As in aiohttp-sse, I'd be fine with a fix that only works on Python 3.11, as it's awkward to fix on older versions and has been like that forever: https://github.com/aio-libs/aiohttp-sse/pull/459/files
Further information: https://superfastpython.com/asyncio-task-cancellation-best-practices/#Practice_1_Do_Not_Consume_CancelledError
I have read your patch ( https://github.com/aio-libs/aiohttp-sse/pull/459/files ). However I am not sure it is safe. It assumes that, if the current task is cancelled, then it is due to the same exception we are just processing in the exceptbranch, as it re-raises it. I am not sure this has no consequence. My experience with asyncio has been that some innocent assumptions can lead to surprising edge cases.
I wrote initially that I thought that my code was safer. But, reading your code that seems very logical and simple (even if requiring python >= 3.11), I am not sure. Maybe they are equivalent technically.

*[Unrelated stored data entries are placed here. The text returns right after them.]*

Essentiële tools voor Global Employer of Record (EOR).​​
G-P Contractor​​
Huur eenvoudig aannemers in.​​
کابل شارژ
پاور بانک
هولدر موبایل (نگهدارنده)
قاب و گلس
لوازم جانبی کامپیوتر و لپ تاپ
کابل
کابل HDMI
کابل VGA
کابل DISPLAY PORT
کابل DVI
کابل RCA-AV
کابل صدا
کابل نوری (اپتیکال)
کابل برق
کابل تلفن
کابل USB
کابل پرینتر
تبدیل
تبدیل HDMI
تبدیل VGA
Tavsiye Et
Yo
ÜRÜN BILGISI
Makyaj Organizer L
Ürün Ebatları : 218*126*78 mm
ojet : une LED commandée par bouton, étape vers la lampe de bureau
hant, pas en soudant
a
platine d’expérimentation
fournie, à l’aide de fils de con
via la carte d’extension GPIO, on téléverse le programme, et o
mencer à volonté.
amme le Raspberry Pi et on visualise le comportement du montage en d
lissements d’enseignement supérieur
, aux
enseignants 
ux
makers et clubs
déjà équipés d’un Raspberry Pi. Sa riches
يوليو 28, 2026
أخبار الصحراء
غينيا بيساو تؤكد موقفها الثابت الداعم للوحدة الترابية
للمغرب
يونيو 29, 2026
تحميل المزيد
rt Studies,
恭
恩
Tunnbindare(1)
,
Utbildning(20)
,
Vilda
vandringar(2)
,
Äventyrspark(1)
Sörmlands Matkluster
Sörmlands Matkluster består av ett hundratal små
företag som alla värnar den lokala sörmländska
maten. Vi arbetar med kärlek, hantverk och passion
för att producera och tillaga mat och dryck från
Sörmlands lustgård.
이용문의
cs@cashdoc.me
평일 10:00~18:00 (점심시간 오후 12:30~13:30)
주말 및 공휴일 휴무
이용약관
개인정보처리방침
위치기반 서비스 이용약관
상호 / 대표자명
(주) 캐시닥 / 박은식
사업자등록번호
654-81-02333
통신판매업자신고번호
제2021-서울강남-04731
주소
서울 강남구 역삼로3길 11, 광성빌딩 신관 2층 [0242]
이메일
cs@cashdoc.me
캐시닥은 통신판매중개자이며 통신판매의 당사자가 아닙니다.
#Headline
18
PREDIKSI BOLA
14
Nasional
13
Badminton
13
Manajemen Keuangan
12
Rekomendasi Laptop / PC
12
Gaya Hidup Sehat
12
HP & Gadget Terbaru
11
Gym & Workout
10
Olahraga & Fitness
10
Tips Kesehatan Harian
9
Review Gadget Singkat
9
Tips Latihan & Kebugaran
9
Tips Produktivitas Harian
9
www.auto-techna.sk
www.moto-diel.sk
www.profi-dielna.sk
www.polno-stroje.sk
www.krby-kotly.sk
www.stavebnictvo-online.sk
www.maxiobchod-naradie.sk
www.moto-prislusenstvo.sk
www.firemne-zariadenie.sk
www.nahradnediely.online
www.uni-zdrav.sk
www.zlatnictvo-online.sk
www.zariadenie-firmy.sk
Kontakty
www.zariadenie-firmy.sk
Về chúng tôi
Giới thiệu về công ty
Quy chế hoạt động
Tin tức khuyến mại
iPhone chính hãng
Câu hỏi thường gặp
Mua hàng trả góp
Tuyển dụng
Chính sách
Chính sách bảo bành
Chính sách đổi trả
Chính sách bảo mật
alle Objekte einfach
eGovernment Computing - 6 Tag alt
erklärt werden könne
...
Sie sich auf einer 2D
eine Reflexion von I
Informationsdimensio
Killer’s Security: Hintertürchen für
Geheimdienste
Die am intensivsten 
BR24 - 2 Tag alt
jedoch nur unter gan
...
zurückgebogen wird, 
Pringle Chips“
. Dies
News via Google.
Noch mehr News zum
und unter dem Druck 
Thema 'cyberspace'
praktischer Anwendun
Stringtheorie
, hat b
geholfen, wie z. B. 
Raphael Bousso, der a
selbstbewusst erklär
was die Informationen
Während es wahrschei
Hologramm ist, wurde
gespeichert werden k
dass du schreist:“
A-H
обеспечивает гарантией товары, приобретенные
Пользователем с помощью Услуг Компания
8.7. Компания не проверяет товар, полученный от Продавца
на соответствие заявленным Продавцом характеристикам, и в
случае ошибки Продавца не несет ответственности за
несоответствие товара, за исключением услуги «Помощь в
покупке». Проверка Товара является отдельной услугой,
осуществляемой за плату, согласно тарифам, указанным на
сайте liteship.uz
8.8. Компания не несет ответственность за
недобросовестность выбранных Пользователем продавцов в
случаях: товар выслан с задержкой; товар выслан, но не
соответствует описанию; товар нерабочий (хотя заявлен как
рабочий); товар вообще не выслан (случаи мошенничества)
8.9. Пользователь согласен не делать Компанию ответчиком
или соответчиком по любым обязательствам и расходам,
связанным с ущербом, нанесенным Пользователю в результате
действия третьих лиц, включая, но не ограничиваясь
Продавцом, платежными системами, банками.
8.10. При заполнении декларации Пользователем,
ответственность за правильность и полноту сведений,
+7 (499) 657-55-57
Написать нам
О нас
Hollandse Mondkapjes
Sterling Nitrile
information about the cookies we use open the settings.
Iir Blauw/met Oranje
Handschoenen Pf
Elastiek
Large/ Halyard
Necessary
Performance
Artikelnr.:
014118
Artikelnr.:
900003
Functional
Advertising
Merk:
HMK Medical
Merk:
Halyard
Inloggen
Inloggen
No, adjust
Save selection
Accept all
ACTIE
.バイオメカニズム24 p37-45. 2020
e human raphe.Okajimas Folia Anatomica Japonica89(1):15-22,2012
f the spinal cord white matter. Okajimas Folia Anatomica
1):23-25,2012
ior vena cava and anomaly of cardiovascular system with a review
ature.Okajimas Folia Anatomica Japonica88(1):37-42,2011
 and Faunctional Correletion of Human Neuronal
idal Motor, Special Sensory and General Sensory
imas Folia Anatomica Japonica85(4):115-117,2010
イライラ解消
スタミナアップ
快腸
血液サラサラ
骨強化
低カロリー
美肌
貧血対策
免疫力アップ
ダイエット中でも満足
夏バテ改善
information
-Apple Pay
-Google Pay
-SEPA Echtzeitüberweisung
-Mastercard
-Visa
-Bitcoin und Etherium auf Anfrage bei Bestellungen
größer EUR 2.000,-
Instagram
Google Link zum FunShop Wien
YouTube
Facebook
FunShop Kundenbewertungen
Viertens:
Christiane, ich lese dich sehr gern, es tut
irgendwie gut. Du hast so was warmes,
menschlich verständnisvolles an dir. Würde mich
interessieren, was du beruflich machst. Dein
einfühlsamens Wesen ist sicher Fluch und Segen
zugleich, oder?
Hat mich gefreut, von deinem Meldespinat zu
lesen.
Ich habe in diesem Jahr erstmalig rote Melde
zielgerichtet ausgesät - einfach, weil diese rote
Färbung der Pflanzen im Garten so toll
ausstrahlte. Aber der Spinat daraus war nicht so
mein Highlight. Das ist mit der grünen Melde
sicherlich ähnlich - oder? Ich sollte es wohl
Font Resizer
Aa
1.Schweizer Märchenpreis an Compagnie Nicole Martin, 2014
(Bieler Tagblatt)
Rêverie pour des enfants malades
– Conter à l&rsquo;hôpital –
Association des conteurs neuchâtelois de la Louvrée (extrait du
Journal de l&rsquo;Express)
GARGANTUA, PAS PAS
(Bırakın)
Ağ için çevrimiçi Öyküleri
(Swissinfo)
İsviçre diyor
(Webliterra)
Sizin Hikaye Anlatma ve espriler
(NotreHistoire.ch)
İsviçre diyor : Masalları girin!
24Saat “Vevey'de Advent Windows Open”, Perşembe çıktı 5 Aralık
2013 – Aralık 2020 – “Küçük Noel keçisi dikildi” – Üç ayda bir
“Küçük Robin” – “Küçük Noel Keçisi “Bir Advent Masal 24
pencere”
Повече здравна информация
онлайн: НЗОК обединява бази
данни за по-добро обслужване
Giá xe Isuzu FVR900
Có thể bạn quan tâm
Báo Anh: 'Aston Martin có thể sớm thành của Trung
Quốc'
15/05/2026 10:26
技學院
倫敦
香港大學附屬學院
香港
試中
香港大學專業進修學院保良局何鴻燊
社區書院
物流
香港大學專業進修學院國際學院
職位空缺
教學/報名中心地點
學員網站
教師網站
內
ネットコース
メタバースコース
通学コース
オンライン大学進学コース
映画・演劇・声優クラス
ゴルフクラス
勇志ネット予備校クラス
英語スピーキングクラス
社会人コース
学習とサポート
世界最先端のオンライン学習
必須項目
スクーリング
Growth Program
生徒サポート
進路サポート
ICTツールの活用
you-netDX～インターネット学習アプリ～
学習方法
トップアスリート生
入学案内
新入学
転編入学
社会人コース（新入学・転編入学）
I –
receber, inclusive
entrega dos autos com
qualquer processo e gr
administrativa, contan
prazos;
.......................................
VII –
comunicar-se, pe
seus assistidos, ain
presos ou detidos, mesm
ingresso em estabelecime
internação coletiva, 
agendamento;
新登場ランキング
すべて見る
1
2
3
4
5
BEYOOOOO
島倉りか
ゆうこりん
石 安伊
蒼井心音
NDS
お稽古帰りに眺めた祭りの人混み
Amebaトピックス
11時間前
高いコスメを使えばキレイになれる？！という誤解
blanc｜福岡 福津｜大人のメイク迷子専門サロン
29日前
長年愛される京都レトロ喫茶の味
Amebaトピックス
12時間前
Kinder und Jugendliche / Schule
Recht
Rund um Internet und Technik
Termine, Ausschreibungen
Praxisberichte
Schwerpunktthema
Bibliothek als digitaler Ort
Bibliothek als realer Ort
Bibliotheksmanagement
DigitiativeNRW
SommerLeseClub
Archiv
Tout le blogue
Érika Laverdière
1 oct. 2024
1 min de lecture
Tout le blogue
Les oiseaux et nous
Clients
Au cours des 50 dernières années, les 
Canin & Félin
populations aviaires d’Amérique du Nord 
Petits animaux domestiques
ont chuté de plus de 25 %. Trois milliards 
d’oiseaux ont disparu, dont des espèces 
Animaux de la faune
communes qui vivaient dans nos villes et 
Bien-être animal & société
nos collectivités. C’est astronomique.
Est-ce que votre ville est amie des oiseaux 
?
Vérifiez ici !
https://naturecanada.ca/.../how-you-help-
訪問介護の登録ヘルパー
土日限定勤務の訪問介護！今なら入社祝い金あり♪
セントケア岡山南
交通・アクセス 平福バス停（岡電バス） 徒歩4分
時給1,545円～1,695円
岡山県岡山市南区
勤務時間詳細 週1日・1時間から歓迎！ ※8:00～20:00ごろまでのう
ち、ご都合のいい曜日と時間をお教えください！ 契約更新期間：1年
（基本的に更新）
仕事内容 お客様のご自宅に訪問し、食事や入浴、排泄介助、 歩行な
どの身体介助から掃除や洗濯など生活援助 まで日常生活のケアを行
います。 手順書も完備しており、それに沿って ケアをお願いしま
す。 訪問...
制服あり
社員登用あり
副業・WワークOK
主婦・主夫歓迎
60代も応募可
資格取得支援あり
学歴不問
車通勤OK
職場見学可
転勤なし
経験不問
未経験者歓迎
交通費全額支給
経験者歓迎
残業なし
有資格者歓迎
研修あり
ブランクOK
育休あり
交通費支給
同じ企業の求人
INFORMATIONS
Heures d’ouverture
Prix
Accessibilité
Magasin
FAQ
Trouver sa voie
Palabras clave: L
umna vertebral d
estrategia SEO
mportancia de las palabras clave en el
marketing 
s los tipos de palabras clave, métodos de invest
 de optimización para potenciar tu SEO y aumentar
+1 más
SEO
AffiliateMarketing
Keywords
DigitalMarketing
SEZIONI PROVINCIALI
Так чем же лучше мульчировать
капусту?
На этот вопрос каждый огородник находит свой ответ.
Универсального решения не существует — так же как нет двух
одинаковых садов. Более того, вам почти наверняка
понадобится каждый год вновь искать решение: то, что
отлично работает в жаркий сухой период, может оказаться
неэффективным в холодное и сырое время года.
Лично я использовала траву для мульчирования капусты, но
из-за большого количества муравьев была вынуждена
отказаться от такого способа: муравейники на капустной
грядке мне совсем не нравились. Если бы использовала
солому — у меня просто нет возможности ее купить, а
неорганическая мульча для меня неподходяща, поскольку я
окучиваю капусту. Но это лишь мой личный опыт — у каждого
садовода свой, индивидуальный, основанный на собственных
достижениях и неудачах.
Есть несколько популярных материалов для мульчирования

That would be two versions available for this patch:
- Your version which is much more simple (kudos for this) but requires python >= 3.11
- Mine which is universal (as long as asyncio is available) but takes more code to do the same, as it needs to go down into the asyncio Future machinery - yet despite the appearance it is not exotic (this code is like
asyncio.gather, just simpified)
It assumes that, if the current task is cancelled, then it is due to the same exception we are just processing in the
exceptbranch, as it re-raises it.
I suggest reading the linked article. The current task is cancelling because it is being asked to cancel (i.e. cancelled from outside the task). In this situation, the cancellation should be propagated. If the inner task has been cancelled and we are receiving the exception as it bubbles up, then the current task is not cancelling(). There are no assumptions in that logic.
To avoid maintaining rather verbose, complex code, I'd personally prefer to just fix this on 3.11+. I think you're the first user to actually report this, so I'm not too worried about the behaviour existing in the oldest versions of Python for a little while longer, there are similar issues in asyncio itself in those versions regardless.
I agree. Your code is much (much) more maintainable and forward-looking.